Hepatitis C-virus (HCV) related disease recurrence progresses rapidly after liver transplantation.

Dr Giuseppe Tisone and colleagues hypothesized that withdrawal of immunosuppression might favourably effect disease progression.

Weaning off immunosuppression was attempted in 34 Hepatitis C-RNA positive patients with a mean age of 62 years.

The patients were transplanted on average 64 months earlier, under cyclosporine A monotherapy.

The researchers followed-up the patients for 3 years including yearly protocol liver biopsies.

Primary endpoints were feasibility of weaning off immunosuppression and its impact on disease progression.

Liver function also improved in the weaned patients
Journal of Hepatology

The team's secondary endpoint was to identify predictors of an immunosuppression-free state and fibrosis progression.

Complete and permanent immunosuppression withdrawal was achieved in 23% of patients.

However, the team noted that 41% developed rejection within 8 months despite an initial response, and 35% rejected during tapering.

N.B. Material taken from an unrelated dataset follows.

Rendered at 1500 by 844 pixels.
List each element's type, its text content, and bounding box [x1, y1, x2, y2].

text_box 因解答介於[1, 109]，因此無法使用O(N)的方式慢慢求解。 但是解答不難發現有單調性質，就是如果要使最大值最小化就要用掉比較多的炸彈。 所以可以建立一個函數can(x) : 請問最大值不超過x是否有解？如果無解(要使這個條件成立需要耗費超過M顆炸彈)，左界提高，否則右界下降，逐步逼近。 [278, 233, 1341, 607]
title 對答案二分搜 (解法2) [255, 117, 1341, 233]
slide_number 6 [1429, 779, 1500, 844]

After a mean follow-up of 46 months, weaned patients showed stabilisation/improvement of histological fibrosis vs weaning-intolerants.

The researchers observed that lower necro-inflammation, and liver function also improved in the weaned patients compared to weaning-intolerants.

Multiple logistic regression identified low blood cyclosporine A trough levels during the first post-transplant week as a predictor of sustained weaning.

In addition, the team found that initial steroid-free immunosuppression was an independent predictor of sustained weaning.

Achievement of immunosoppression freedom, and baseline staging score were independently associated with stabilisation/improvement of histological fibrosis.

Dr Tisone's team commented, “Reconstitution of immune-competence in the host improves the natural history of Hepatitis C recurrence in the graft.”